Museum of masks in Kolkata – An effort to save a dying art
November 3, 2013
Masks are an important form of art around the world representing the cultural aspects of a particular niche. When exactly the masks came into existence cannot be ascertained. Even some pre-historic cave-arts bear drawings of masks - which include the cave engravings of Caverne du Volp in France, Altamira Cave of Spain, Kundusi of Tanzania. Masks are used for varied purposes which can be religious, ritualistic, or social, used in role playing for theatrical or holiday festivities. Many myths and tales revolve around the masks providing insight to their emergence and some may give an eerie feeling too.
Diversity of art forms
India’s cultural diversities helped in the creation of a diverse range of masks, representing different art forms, like Asura of Himachal Pradesh, Narasingha of Orissa and Bengal’s indigenous Chhau. These masks along with masks from around the world will be displayed in a museum in Kolkata sprawling over one acre area. The New Year will mark the opening of this museum.
Kolkata’s 'mask' initiative
HIDCO has taken up the responsibility to set up this project near the children's park located beside the third gate of Eco Park in New Town. According to the chairman of the organization Debashish Sen, among the three sections decided, one will display masks from Bengal, the second one from other states of India and the third will have masks of other countries. People will be able to study the masks in detail and acquire knowledge about them at the museum.
Chief Engineer of the organization Shyamapada Chattopadhyay is in charge of the project. According to him, the first mask to get displayed will be the one that was discovered in East Asia. 14 masks from Bengal and 12 masks from Kerala, Orissa, Assam, Uttar Pradesh, Uttarakhand, Tamil Nadu, Andhra Pradesh, Karnataka and Arunachal Pradesh will be on display. 35 masks will be there from other parts of the world like Africa, Unites States of America, Bolivia, Japan, Sri Lanka, Cambodia, and Bhutan.
Bengal’s history of masks
In Bengal masks form an integral part of many traditional dance forms as well as in dramas or plays.
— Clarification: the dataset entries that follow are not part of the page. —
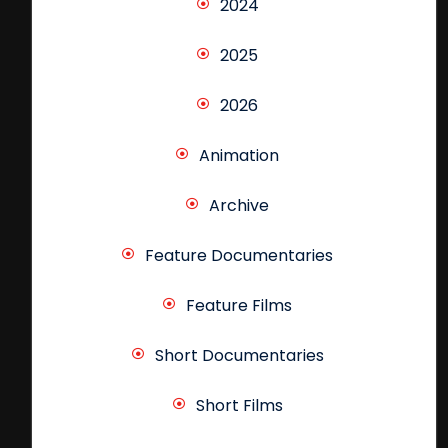
2024
2025
2026
Animation
Archive
Feature Documentaries
Feature Films
Short Documentaries
Short Films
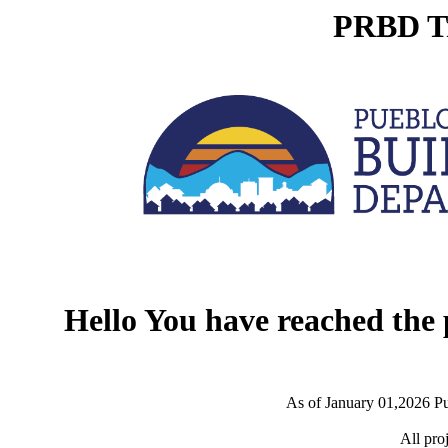
PRBD Tr
Hello You have reached the
As of January 01,2026 Pu
All pro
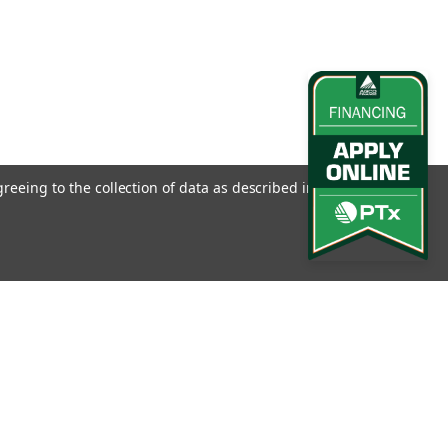
M7 Series Tractors
Tractors (M7-XXX) Part No: KBTA-M7
greeing to the collection of data as described in our
Privacy
l
ess
0 Vario Series
Connect with Us:
 Sprayers This bracket attaches to the vehicle steering column to
for either the Trimble® AgGPS® EZ-Steer® assisted steering system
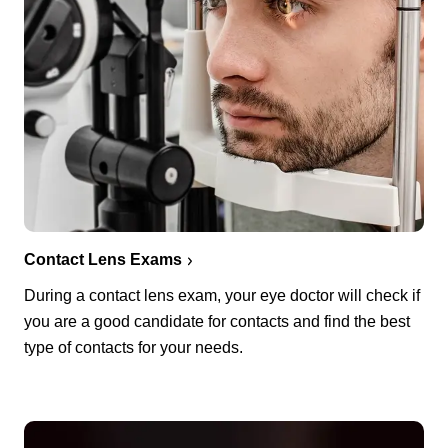
Contact Lens Exams
During a contact lens exam, your eye doctor will check if
you are a good candidate for contacts and find the best
type of contacts for your needs.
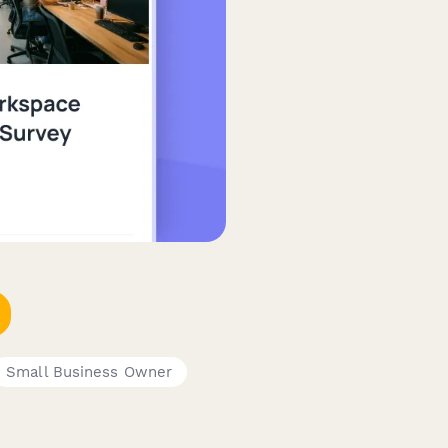
Small Business Owner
Chhau masks are popular in Purulia district where dancers wear these masks representing the male and female gods and characters from mythology. The masks are carved out of wood. The artisans live in Charida and Bagmundi areas of Purulia district.
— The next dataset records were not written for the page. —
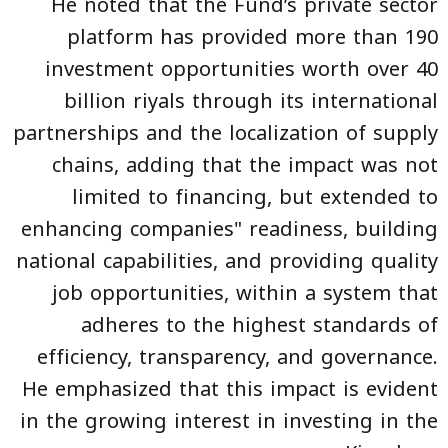
He noted that the Fund’s private sector
platform has provided more than 190
investment opportunities worth over 40
billion riyals through its international
partnerships and the localization of supply
chains, adding that the impact was not
limited to financing, but extended to
enhancing companies" readiness, building
national capabilities, and providing quality
job opportunities, within a system that
adheres to the highest standards of
efficiency, transparency, and governance.
He emphasized that this impact is evident
in the growing interest in investing in the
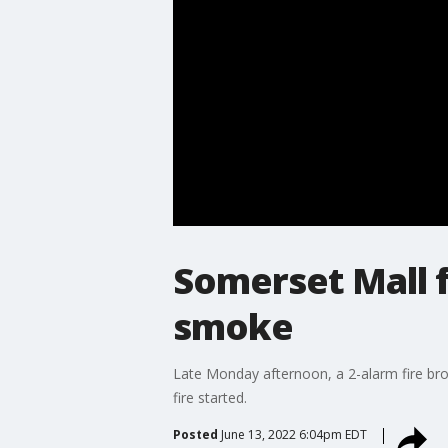
Somerset Mall f
smoke
Late Monday afternoon, a 2-alarm fire bro
fire started.
Posted
June 13, 2022 6:04pm EDT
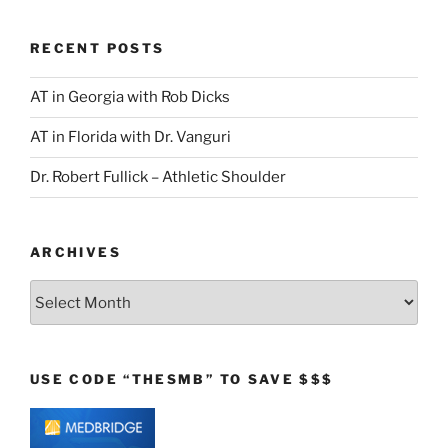
RECENT POSTS
AT in Georgia with Rob Dicks
AT in Florida with Dr. Vanguri
Dr. Robert Fullick – Athletic Shoulder
ARCHIVES
Archives
USE CODE “THESMB” TO SAVE $$$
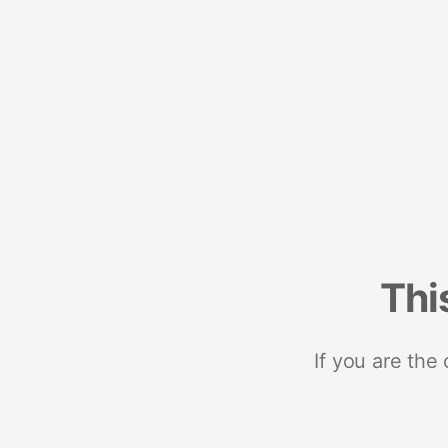
Thi
If you are the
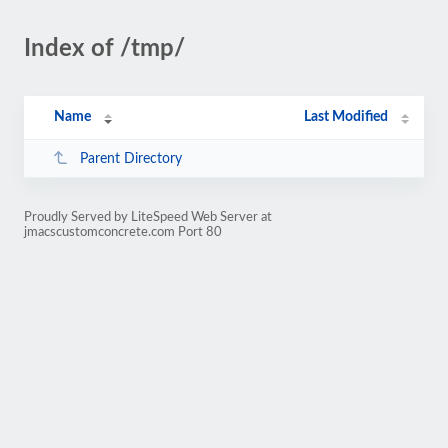
Index of /tmp/
Name
Last Modified
Parent Directory
Proudly Served by LiteSpeed Web Server at
jmacscustomconcrete.com Port 80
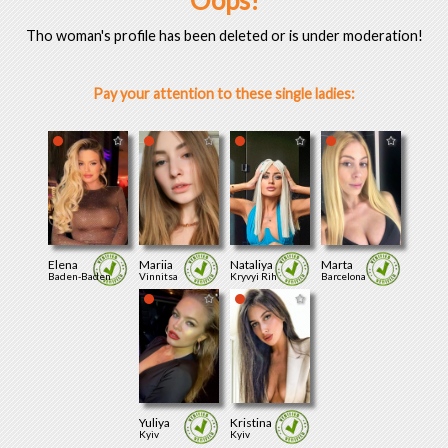
Oops!
Tho woman's profile has been deleted or is under moderation!
Pay your attention to these single ladies:
Elena
Mariia
Nataliya
Marta
Baden-Baden
Vinnitsa
Kryvyi Rih
Barcelona
Yuliya
Kristina
Kyiv
Kyiv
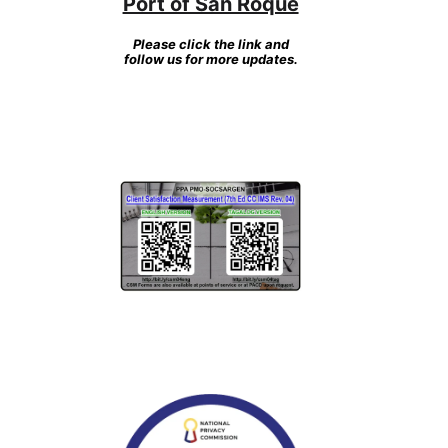
Port of San Roque
Please click the link and
follow us for more updates.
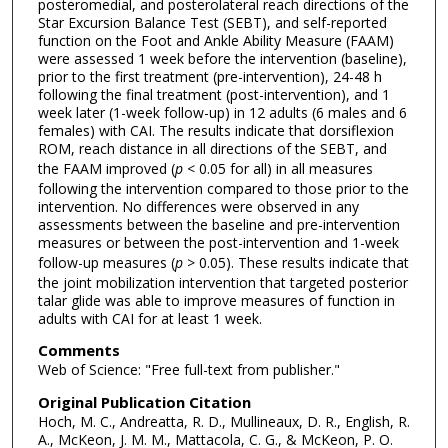
posteromedial, and posterolateral reach directions of the
Star Excursion Balance Test (SEBT), and self-reported
function on the Foot and Ankle Ability Measure (FAAM)
were assessed 1 week before the intervention (baseline),
prior to the first treatment (pre-intervention), 24-48 h
following the final treatment (post-intervention), and 1
week later (1-week follow-up) in 12 adults (6 males and 6
females) with CAI. The results indicate that dorsiflexion
ROM, reach distance in all directions of the SEBT, and
the FAAM improved (
p
< 0.05 for all) in all measures
following the intervention compared to those prior to the
intervention. No differences were observed in any
assessments between the baseline and pre-intervention
measures or between the post-intervention and 1-week
follow-up measures (
p
> 0.05). These results indicate that
the joint mobilization intervention that targeted posterior
talar glide was able to improve measures of function in
adults with CAI for at least 1 week.
Comments
Web of Science: "Free full-text from publisher."
Original Publication Citation
Hoch, M. C., Andreatta, R. D., Mullineaux, D. R., English, R.
A., McKeon, J. M. M., Mattacola, C. G., & McKeon, P. O.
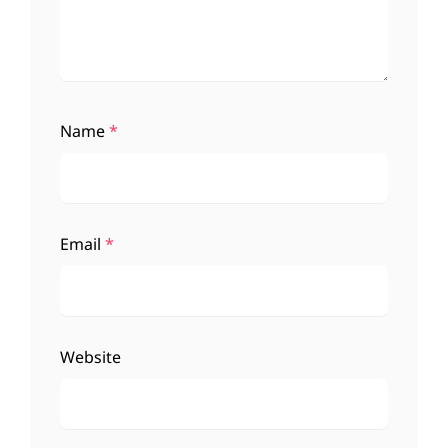
Name
*
Email
*
Website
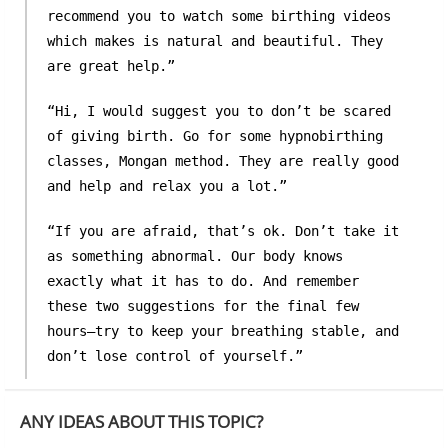
recommend you to watch some birthing videos
which makes is natural and beautiful. They
are great help.”
“Hi, I would suggest you to don’t be scared
of giving birth. Go for some hypnobirthing
classes, Mongan method. They are really good
and help and relax you a lot.”
“If you are afraid, that’s ok. Don’t take it
as something abnormal. Our body knows
exactly what it has to do. And remember
these two suggestions for the final few
hours—try to keep your breathing stable, and
don’t lose control of yourself.”
ANY IDEAS ABOUT THIS TOPIC?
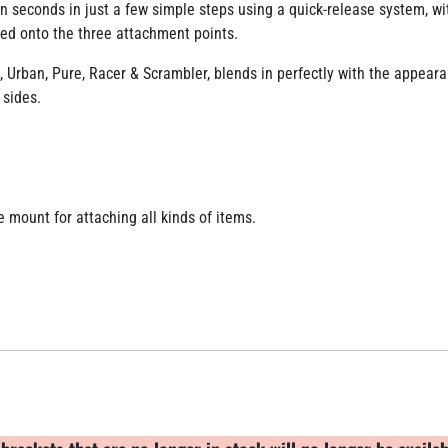
 seconds in just a few simple steps using a quick-release system, wit
wed onto the three attachment points.
 Urban, Pure, Racer & Scrambler, blends in perfectly with the appeara
 sides.
e mount for attaching all kinds of items.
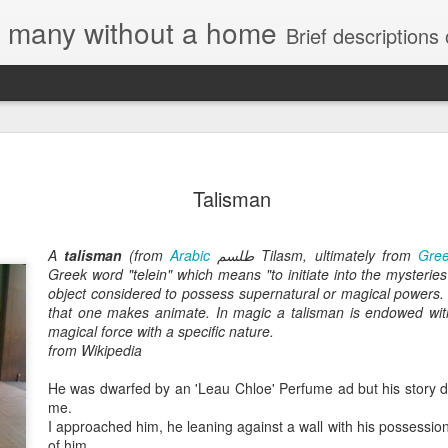
e, many without a home
Brief descriptions of enco
Talisman
A
talisman
(from
Arabic
طلسم
Tilasm, ultimately from
Gre
Greek word "telein" which means "to initiate into the mysteries
object considered to possess supernatural or magical powers. 
that one makes animate. In magic a talisman is endowed with
magical force with a specific nature.
from Wikipedia
He was dwarfed by an 'Leau Chloe' Perfume ad but his story 
me.
I approached him, he leaning against a wall with his possession
of him.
In Malda, Gambhira masks are used by folk-dancers. Gambhira is a mask dance which originated at least about 1500 years ago. The masks depict animal figures, specially supernatural & mythological in character.
People residing in Darjeeling hills of North Bengal also wear masks while performing devil dances and other religious festivals. Tibetan Chaam is one such dance performed on the eve of Losar, the Tibetan New year wearing colorful costumes.
Masks are a dying form of art and need to be revived. People need to be aware of the value of this traditional art form. The museum’s repertoire is going to serve this purpose, Team M3.tv hopes.
I went to Purulia last year. Enjoyed chauu dance by the local people and had brought masks which now decorates our home.